▶ **Try it**
Find every line in the records below that holds the word "corners" and copy it.

▶ **Supplied material**
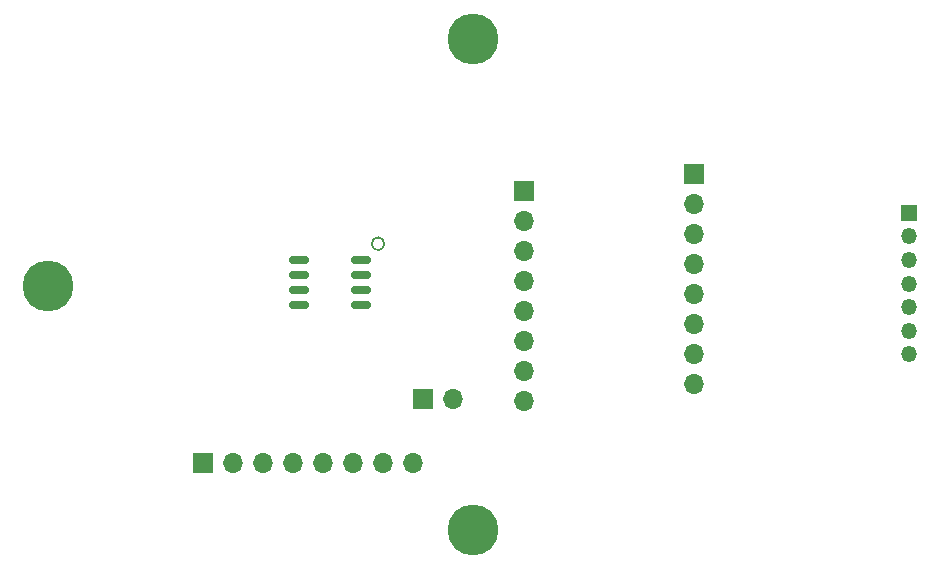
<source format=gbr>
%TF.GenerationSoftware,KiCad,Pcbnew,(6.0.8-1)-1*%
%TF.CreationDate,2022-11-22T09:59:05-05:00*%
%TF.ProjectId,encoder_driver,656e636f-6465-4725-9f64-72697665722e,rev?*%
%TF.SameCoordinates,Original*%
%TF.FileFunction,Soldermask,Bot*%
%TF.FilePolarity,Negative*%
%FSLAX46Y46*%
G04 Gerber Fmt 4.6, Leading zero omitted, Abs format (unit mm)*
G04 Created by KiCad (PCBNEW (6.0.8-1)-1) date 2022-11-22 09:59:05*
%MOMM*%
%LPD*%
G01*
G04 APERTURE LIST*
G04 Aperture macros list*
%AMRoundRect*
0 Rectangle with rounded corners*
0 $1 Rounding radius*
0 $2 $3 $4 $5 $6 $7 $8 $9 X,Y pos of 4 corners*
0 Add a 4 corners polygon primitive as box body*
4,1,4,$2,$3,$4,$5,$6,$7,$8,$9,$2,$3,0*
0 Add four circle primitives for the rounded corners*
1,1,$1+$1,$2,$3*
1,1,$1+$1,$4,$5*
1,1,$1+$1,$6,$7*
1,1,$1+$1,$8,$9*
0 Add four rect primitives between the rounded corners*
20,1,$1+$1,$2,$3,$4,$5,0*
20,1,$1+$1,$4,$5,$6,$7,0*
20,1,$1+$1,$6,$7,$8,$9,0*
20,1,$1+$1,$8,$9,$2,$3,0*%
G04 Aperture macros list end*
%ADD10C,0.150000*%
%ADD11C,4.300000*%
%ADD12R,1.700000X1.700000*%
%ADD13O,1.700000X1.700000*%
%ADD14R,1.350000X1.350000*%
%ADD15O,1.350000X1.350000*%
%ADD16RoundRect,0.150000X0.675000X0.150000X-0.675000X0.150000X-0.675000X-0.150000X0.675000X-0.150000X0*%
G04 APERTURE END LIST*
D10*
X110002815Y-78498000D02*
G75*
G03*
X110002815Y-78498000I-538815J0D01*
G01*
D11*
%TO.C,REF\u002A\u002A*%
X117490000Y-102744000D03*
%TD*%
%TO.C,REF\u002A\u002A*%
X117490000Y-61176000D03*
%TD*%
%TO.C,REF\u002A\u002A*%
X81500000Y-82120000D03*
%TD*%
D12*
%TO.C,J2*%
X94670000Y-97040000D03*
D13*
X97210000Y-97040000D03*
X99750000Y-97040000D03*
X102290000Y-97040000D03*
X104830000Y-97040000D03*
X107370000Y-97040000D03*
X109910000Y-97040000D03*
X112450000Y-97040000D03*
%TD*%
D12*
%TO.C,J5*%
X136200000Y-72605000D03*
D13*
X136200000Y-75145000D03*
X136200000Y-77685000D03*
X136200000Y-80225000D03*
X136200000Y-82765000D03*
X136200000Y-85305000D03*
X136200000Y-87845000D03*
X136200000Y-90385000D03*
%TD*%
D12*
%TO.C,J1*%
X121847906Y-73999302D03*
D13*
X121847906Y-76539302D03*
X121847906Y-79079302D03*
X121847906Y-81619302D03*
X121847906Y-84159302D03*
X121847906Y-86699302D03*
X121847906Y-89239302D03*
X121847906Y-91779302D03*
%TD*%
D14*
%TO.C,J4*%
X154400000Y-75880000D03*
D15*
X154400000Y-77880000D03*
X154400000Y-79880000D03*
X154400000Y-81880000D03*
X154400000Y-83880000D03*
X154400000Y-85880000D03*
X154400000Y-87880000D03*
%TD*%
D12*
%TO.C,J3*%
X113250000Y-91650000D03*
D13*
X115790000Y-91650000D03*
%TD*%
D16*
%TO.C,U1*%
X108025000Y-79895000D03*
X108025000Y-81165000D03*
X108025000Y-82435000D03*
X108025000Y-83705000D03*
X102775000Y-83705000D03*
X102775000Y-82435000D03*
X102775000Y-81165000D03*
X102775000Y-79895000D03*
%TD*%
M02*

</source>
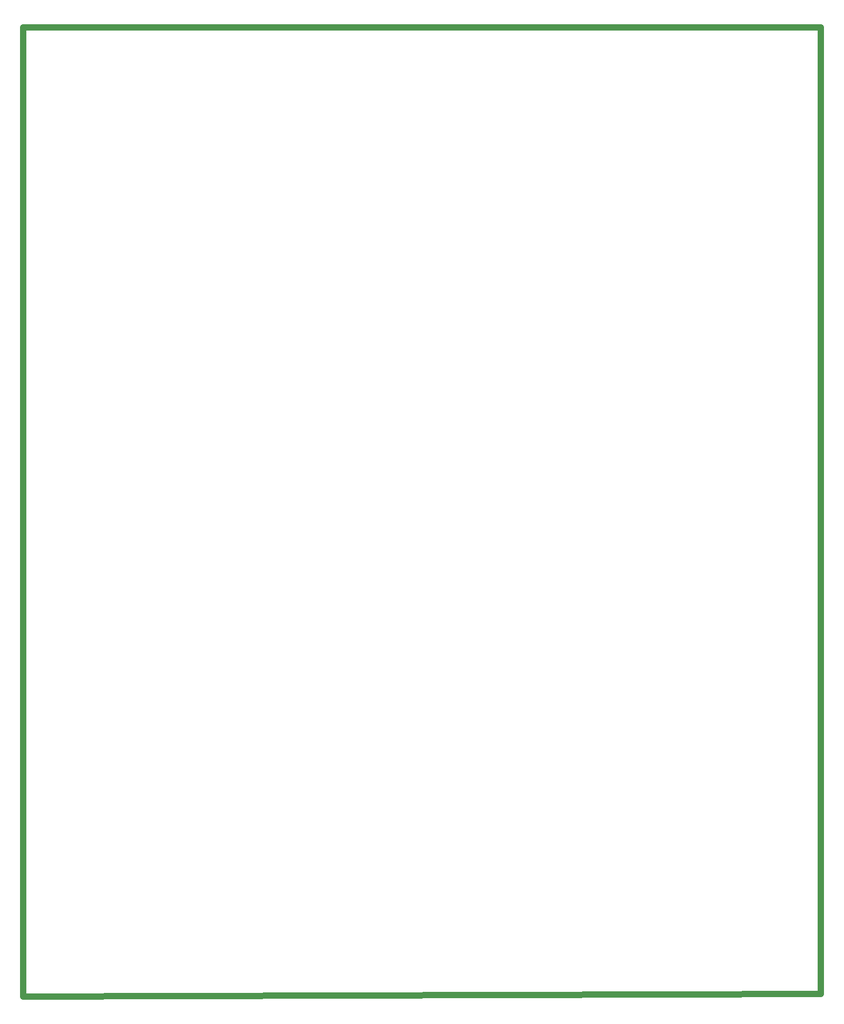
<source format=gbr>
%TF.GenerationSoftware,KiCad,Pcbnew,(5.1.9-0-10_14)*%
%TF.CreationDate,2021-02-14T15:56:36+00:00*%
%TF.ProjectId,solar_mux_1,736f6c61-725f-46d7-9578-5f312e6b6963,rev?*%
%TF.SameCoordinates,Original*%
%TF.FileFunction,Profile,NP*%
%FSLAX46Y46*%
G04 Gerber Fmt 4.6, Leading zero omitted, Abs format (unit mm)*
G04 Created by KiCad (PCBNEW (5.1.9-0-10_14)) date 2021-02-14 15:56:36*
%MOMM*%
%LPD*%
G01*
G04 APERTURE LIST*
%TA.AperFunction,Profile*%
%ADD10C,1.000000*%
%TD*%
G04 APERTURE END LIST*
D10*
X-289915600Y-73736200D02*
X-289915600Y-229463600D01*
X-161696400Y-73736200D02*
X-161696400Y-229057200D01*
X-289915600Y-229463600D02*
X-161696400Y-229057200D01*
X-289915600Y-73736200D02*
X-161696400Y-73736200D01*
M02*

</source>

▶ **Exercise answer**
0 Rectangle with rounded corners*
0 $2 $3 $4 $5 $6 $7 $8 $9 X,Y pos of 4 corners*
0 Add a 4 corners polygon primitive as box body*
0 Add four circle primitives for the rounded corners*
0 Add four rect primitives between the rounded corners*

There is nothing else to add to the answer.